*Problem to work on*
Could you reproduce every line of the records below word for word, with no changes?

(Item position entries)
-*-
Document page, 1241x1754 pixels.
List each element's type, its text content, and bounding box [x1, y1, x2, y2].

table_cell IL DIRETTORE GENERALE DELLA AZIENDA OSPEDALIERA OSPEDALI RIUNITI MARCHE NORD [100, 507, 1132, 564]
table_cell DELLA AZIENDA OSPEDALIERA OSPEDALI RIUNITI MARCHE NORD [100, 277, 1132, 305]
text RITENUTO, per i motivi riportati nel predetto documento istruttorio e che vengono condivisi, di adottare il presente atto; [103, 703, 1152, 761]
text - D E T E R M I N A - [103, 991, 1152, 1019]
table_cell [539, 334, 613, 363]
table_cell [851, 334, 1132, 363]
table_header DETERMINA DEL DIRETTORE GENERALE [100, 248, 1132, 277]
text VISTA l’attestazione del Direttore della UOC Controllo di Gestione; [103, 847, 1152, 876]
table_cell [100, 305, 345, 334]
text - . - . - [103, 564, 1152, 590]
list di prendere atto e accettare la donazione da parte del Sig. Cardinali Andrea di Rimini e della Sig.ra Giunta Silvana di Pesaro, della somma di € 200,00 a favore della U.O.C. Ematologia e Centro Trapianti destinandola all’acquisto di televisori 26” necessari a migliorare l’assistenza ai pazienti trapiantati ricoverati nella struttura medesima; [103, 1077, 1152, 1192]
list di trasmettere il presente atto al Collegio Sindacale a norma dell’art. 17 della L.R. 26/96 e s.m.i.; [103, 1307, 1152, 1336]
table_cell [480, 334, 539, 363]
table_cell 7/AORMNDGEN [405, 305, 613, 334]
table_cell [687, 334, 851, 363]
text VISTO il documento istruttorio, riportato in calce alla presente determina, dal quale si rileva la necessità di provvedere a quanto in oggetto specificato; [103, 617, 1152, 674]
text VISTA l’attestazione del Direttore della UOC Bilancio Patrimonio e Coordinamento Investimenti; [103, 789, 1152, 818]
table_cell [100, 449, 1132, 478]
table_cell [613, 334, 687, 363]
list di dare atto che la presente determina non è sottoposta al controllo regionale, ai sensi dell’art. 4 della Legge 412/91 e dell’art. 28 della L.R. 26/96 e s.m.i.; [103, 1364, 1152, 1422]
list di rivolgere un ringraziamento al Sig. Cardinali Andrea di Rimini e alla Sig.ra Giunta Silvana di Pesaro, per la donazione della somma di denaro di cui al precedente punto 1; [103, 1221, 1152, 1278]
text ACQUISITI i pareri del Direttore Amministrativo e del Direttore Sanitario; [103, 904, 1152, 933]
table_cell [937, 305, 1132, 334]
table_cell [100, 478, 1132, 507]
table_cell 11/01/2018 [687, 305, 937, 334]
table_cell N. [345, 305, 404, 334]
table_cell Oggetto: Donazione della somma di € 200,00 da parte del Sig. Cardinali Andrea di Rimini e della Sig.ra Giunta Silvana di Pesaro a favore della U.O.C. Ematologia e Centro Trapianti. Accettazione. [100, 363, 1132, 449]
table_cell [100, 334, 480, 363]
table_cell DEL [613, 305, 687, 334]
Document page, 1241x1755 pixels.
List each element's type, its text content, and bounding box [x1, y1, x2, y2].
-*-
*The reply*
Document page, 1241x1754 pixels.
List each element's type, its text content, and bounding box [x1, y1, x2, y2].

table_cell IL DIRETTORE GENERALE DELLA AZIENDA OSPEDALIERA OSPEDALI RIUNITI MARCHE NORD [100, 507, 1132, 564]
table_cell DELLA AZIENDA OSPEDALIERA OSPEDALI RIUNITI MARCHE NORD [100, 277, 1132, 305]
text RITENUTO, per i motivi riportati nel predetto documento istruttorio e che vengono condivisi, di adottare il presente atto; [103, 703, 1152, 761]
text - D E T E R M I N A - [103, 991, 1152, 1019]
table_cell [539, 334, 613, 363]
table_cell [851, 334, 1132, 363]
table_header DETERMINA DEL DIRETTORE GENERALE [100, 248, 1132, 277]
text VISTA l’attestazione del Direttore della UOC Controllo di Gestione; [103, 847, 1152, 876]
table_cell [100, 305, 345, 334]
text - . - . - [103, 564, 1152, 590]
list di prendere atto e accettare la donazione da parte del Sig. Cardinali Andrea di Rimini e della Sig.ra Giunta Silvana di Pesaro, della somma di € 200,00 a favore della U.O.C. Ematologia e Centro Trapianti destinandola all’acquisto di televisori 26” necessari a migliorare l’assistenza ai pazienti trapiantati ricoverati nella struttura medesima; [103, 1077, 1152, 1192]
list di trasmettere il presente atto al Collegio Sindacale a norma dell’art. 17 della L.R. 26/96 e s.m.i.; [103, 1307, 1152, 1336]
table_cell [480, 334, 539, 363]
table_cell 7/AORMNDGEN [405, 305, 613, 334]
table_cell [687, 334, 851, 363]
text VISTO il documento istruttorio, riportato in calce alla presente determina, dal quale si rileva la necessità di provvedere a quanto in oggetto specificato; [103, 617, 1152, 674]
text VISTA l’attestazione del Direttore della UOC Bilancio Patrimonio e Coordinamento Investimenti; [103, 789, 1152, 818]
table_cell [100, 449, 1132, 478]
table_cell [613, 334, 687, 363]
list di dare atto che la presente determina non è sottoposta al controllo regionale, ai sensi dell’art. 4 della Legge 412/91 e dell’art. 28 della L.R. 26/96 e s.m.i.; [103, 1364, 1152, 1422]
list di rivolgere un ringraziamento al Sig. Cardinali Andrea di Rimini e alla Sig.ra Giunta Silvana di Pesaro, per la donazione della somma di denaro di cui al precedente punto 1; [103, 1221, 1152, 1278]
text ACQUISITI i pareri del Direttore Amministrativo e del Direttore Sanitario; [103, 904, 1152, 933]
table_cell [937, 305, 1132, 334]
table_cell [100, 478, 1132, 507]
table_cell 11/01/2018 [687, 305, 937, 334]
table_cell N. [345, 305, 404, 334]
table_cell Oggetto: Donazione della somma di € 200,00 da parte del Sig. Cardinali Andrea di Rimini e della Sig.ra Giunta Silvana di Pesaro a favore della U.O.C. Ematologia e Centro Trapianti. Accettazione. [100, 363, 1132, 449]
table_cell [100, 334, 480, 363]
table_cell DEL [613, 305, 687, 334]
Document page, 1241x1755 pixels.
List each element's type, its text content, and bounding box [x1, y1, x2, y2].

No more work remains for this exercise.